Distributed Databases Flashcards
What are the three key topics of DD?
- Replication: Keep a copy of the same data on several different nodes
- Partitioning: Split the database into smaller subsets and distribute the partitions to different nodes
- Transactions: Units of work that groups several reads and writes to be performed together in the database (NOT EXAM MAT!!)
Why is Replication important?
- Data scalability: increase read throughput by allowing several machines to serve read only requests
- Geo-scalability: to have the data close to clients
- Fault tolerance: to allow the system to work even if parts are down
What are the roles of Replication nodes?
- Leader: nodes that accept write queries from clients
- Follower: nodes tha tprovide read-only access to data
What are the usual paradigms for implementing replication?
- Single-leader: a single leader accepts writes, which are distributed to followers
- Multi-leader: multiple leaders accept writes, keep themselves in syunc, and update follwers
- Leaderless: all nodes are peers in the replication network
What is the main idea of Write Ahead Logs (WAL)?
WAL replication writes all changes to the leader and follower. Then, the followers apply the WAL entries to get consistent data.
Who uses WAL?
PostgreSQL and Oracle
What is logical based replication?
It generates a stream of logical updates for each update to the WAL
What are some examples of Logical updates?

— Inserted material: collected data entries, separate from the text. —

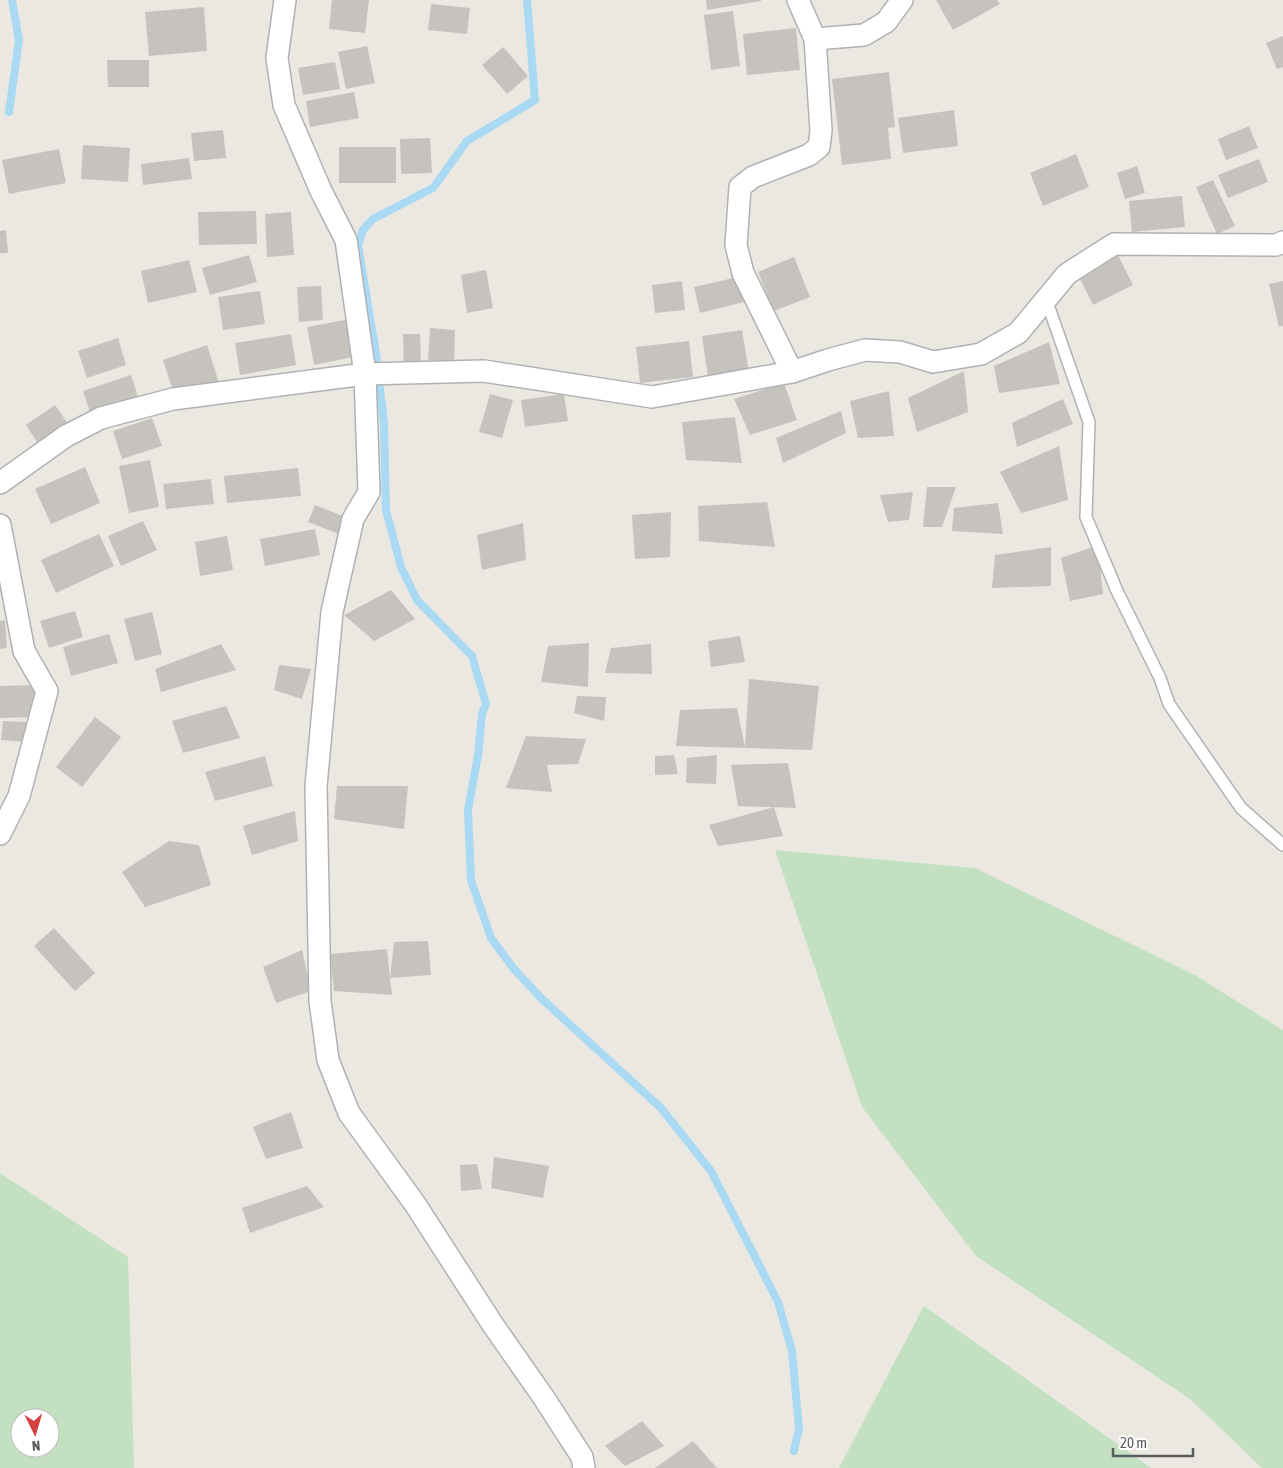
<svg xmlns="http://www.w3.org/2000/svg" width="1283" height="1468" font-family="'Asap Condensed',sans-serif">
<style>
.green{fill:#c3e0c1;fill-rule:evenodd}
.lines{fill:none;stroke-linecap:round;stroke-linejoin:round}
.stream{stroke:#a9d9f3;stroke-width:8}
.building{fill:#c6c3be}
.service-casing{stroke:#afb2b5;stroke-width:14}
.minor-casing{stroke:#afb2b5;stroke-width:24}
.service{stroke:#fff;stroke-width:11}
.minor{stroke:#fff;stroke-width:21}
</style>
<rect width="100%" height="100%" fill="#ebe8e1"/>
<g class="green">
<polygon points="775,850 975,868 1195,975 1283,1030 1283,1468 1262,1468 1190,1399 976,1256 862,1107"/>
<path d="M 0,1173 L 128,1257 L 134,1468 L 0,1468 ZM 20,1418 L 50,1418 L 50,1448 L 20,1448 Z"/>
<polygon points="924,1306 1151,1468 839,1468"/>
</g>
<g class="lines">
<g class="stream">
<polyline points="527,0 535,100 467,141 433,188 373,219 363,230 358,245 376,354 384,424 386,510 401,567 417,600 472,656 486,704 482,714 478,755 468,810 471,880 491,938 514,969 542,999 661,1108 711,1171 778,1302 792,1351 799,1428 794,1451"/>
<polyline points="9,112 19,40 12,0"/>
</g>
</g>
<g class="building">
<polygon points="332,0 369,0 365,33 329,29"/>
<polygon points="706,0 761,0 761,1 707,10"/>
<polygon points="936,0 997,0 1000,4 953,30"/>
<polygon points="431,4 470,8 467,34 428,30"/>
<polygon points="204,7 207,51 149,56 145,12"/>
<polygon points="733,11 740,66 711,70 704,15"/>
<polygon points="796,28 800,70 747,75 743,34"/>
<polygon points="1283,36 1283,67 1277,69 1266,43"/>
<polygon points="367,46 375,83 346,89 338,52"/>
<polygon points="503,47 528,76 507,94 482,65"/>
<polygon points="107,60 149,60 149,87 108,87"/>
<polygon points="335,62 340,89 303,95 298,68"/>
<polygon points="889,72 895,127 888,128 891,159 842,165 832,79"/>
<polygon points="354,92 359,118 310,127 306,101"/>
<polygon points="954,110 958,146 903,153 898,118"/>
<polygon points="1249,126 1258,148 1226,160 1218,139"/>
<polygon points="223,130 226,158 194,161 191,133"/>
<polygon points="430,138 432,173 401,174 400,139"/>
<polygon points="83,145 130,148 128,182 81,179"/>
<rect x="339" y="147" width="57" height="36"/>
<polygon points="59,149 66,183 9,194 2,160"/>
<polygon points="1076,154 1089,187 1043,206 1030,173"/>
<polygon points="189,158 192,179 143,185 141,164"/>
<polygon points="1259,159 1268,182 1228,198 1218,175"/>
<polygon points="1137,166 1145,193 1125,199 1117,173"/>
<polygon points="1213,180 1235,226 1217,234 1196,187"/>
<polygon points="1182,196 1185,227 1132,232 1129,201"/>
<polygon points="256,211 257,244 199,245 198,212"/>
<polygon points="291,212 294,255 267,257 265,214"/>
<polygon points="6,230 8,253 0,253 0,231"/>
<polygon points="249,255 257,282 210,295 202,268"/>
<polygon points="1118,255 1133,285 1093,305 1078,275"/>
<polygon points="794,257 810,297 774,311 758,272"/>
<polygon points="189,260 197,292 148,303 141,271"/>
<polygon points="486,270 493,308 467,313 461,275"/>
<polygon points="738,277 744,302 700,313 694,287"/>
<polygon points="682,281 685,310 655,313 652,285"/>
<polygon points="1283,281 1283,326 1279,327 1269,284"/>
<polygon points="321,286 323,320 299,322 297,287"/>
<polygon points="260,291 265,324 223,330 218,297"/>
<polygon points="350,319 358,356 314,365 307,327"/>
<polygon points="430,328 455,330 454,361 428,360"/>
<polygon points="742,330 749,372 708,377 702,336"/>
<polygon points="291,334 296,365 240,375 235,343"/>
<polygon points="403,334 420,334 421,369 404,370"/>
<polygon points="118,338 126,365 87,378 78,351"/>
<polygon points="689,341 693,377 640,383 636,347"/>
<polygon points="1049,342 1060,384 999,393 994,366"/>
<polygon points="207,345 219,383 175,397 163,360"/>
<polygon points="964,371 968,412 917,432 908,398"/>
<polygon points="131,375 139,400 91,415 83,391"/>
<polygon points="784,383 797,420 750,435 734,399"/>
<polygon points="889,391 894,436 858,438 850,401"/>
<polygon points="490,394 513,400 502,438 479,432"/>
<polygon points="564,394 568,421 525,427 521,400"/>
<polygon points="1063,399 1073,424 1017,447 1012,423"/>
<polygon points="55,405 69,425 39,445 26,425"/>
<polygon points="841,411 846,433 783,463 776,438"/>
<polygon points="735,417 742,463 686,460 682,422"/>
<polygon points="152,418 162,446 122,459 113,431"/>
<polygon points="1059,446 1068,500 1021,513 1000,472"/>
<polygon points="150,460 159,507 129,513 119,466"/>
<polygon points="85,467 100,503 51,524 35,489"/>
<polygon points="298,468 301,496 227,503 224,476"/>
<polygon points="211,479 214,504 166,509 163,484"/>
<polygon points="927,487 956,487 942,527 923,527"/>
<polygon points="913,492 909,520 888,522 880,495"/>
<polygon points="767,502 775,547 699,541 698,506"/>
<polygon points="998,503 1003,534 952,531 954,508"/>
<polygon points="315,505 345,517 339,534 308,522"/>
<polygon points="671,512 670,557 635,559 632,515"/>
<polygon points="143,521 157,550 121,566 108,536"/>
<polygon points="523,523 526,560 482,570 477,535"/>
<polygon points="315,529 320,555 265,566 260,539"/>
<polygon points="99,534 114,566 56,593 41,560"/>
<polygon points="227,536 233,570 200,576 195,542"/>
<polygon points="1098,545 1103,594 1070,601 1061,558"/>
<polygon points="1051,547 1051,586 992,588 995,555"/>
<polygon points="391,590 415,619 374,641 344,615"/>
<polygon points="75,611 83,637 49,648 40,621"/>
<polygon points="152,612 162,654 135,661 124,619"/>
<polygon points="5,620 7,648 0,649 0,621"/>
<polygon points="109,634 118,663 71,676 63,647"/>
<polygon points="740,636 745,662 711,667 708,641"/>
<polygon points="589,643 588,687 541,682 548,646"/>
<polygon points="221,644 236,670 161,692 155,669"/>
<polygon points="651,644 652,674 605,673 611,648"/>
<polygon points="279,665 311,669 302,699 274,690"/>
<polygon points="749,679 819,686 812,750 676,746 680,710 737,708 745,747"/>
<polygon points="38,685 38,717 0,718 0,686"/>
<polygon points="577,696 606,697 604,721 574,713"/>
<polygon points="226,706 240,738 183,753 172,721"/>
<polygon points="95,717 121,737 82,787 56,767"/>
<polygon points="3,721 27,722 26,742 1,740"/>
<polygon points="526,736 586,739 578,764 547,765 552,792 506,788"/>
<polygon points="674,755 678,774 655,775 655,756"/>
<polygon points="717,755 716,784 686,783 687,758"/>
<polygon points="265,756 273,786 215,801 205,772"/>
<polygon points="788,763 796,808 738,806 731,765"/>
<polygon points="337,786 408,786 404,829 334,819"/>
<polygon points="774,807 783,836 718,846 709,825"/>
<polygon points="295,811 298,841 252,855 243,826"/>
<polygon points="169,841 199,845 211,885 145,907 122,872"/>
<polygon points="54,928 95,973 75,991 34,946"/>
<polygon points="428,941 431,975 390,978 392,995 334,991 330,954 387,949 390,978 394,942"/>
<polygon points="302,950 311,991 276,1003 263,967"/>
<polygon points="291,1112 303,1148 266,1159 253,1127"/>
<polygon points="494,1157 549,1166 543,1198 491,1188"/>
<polygon points="477,1164 482,1189 461,1191 460,1165"/>
<polygon points="307,1186 324,1207 250,1233 242,1208"/>
<polygon points="642,1421 664,1446 625,1466 605,1446"/>
<polygon points="693,1441 717,1468 655,1468"/>
</g>
<g class="lines">
<defs>
<polyline id="service" points="1046,299 1089,422 1086,517 1117,591 1160,678 1169,704 1241,808 1283,845"/>
<g id="minor">
<polyline points="285,0 277,58 284,105 321,191 346,240 365,374 369,492 353,519 332,612 316,786 320,1001 328,1060 349,1113 415,1204 493,1325 544,1398 582,1457 584,1468"/>
<polyline points="815,39 864,35 886,22 902,0"/>
<polyline points="792,372 743,273 736,245 740,187 753,177 809,155 819,147 821,130 815,39 798,0"/>
<polyline points="0,483 66,436 101,418 173,399 365,374 484,371 652,397 792,372 828,360 865,350 900,352 933,362 981,354 1018,333 1067,274 1114,244 1276,245 1283,242"/>
<polyline points="0,525 24,651 47,691 19,796 0,834"/>
</g>
</defs>
<use href="#service" class="service-casing"/>
<use href="#minor" class="minor-casing"/>
<use href="#service" class="service"/>
<use href="#minor" class="minor"/>
</g>
<g transform="translate(35 1433) rotate(175)"><circle r="24" fill="#ffffff" stroke="#bdbebf"/>
<path d="M0-4L9 19L0 12L-9 19Z" fill="#d24040"/>
<text y="-8" font-size="14" font-weight="bold" text-anchor="middle" fill="#5a5d60">N</text>
</g>
<path d="M1113 1448v8h80v-8" fill="none" stroke="#5a5d60" stroke-width="2.5"/>
<text x="1120" y="1448" font-size="15" fill="#5a5d60" stroke="#ffffff" stroke-width="4" paint-order="stroke">20 m</text>
</svg>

- For new records, the insertion value
- For deleted records, the ID
- For updates records, the ID and updated value
Used by MongoDB and MySQL
What is the main problem with WAL?
It is bound to the implementation of the data strcutre. If it changes in the leader, it stops working
How does replication work when using Logical based replication?
- Take a snapshot from leader
- Ship it to replica
- Get an ID to the state of the leader’s replication log at the time the snapshot was created
- Initialize the replication function to the latest leader ID
- Retrieve and apply the replication log until it catches up
What is the main point of Synchronous replication?
The writes need to be confirmed by a configurable number of followers before the leader reports success.
What is the main point of Asynchronous replication?
The leader reports success as soon as the write was confirmed to disk, followers apply their own changes.
Name some characteristics of Synchronous replication.
- A follower is guaranteed to have up to date information with the leader
- The data is available even if the leader fails, on the followers
- If not enough followers respond, the operation cannot be processed
- All writes are blocked by the leader until enough follower writes are confirmed
- Impractical in real life
Name some characteristics of Asynchronous replication
- It has higher availability since writes are not blocked as much
- A follower is never guaranteed to have up to date copy
- Writes are not guaranteed to be durable in case of leader failure
Describe Synchronous replication as it relates to consistency and availability.
SR is very consistent, but not so available since it blocks writes until the current one is reported a success.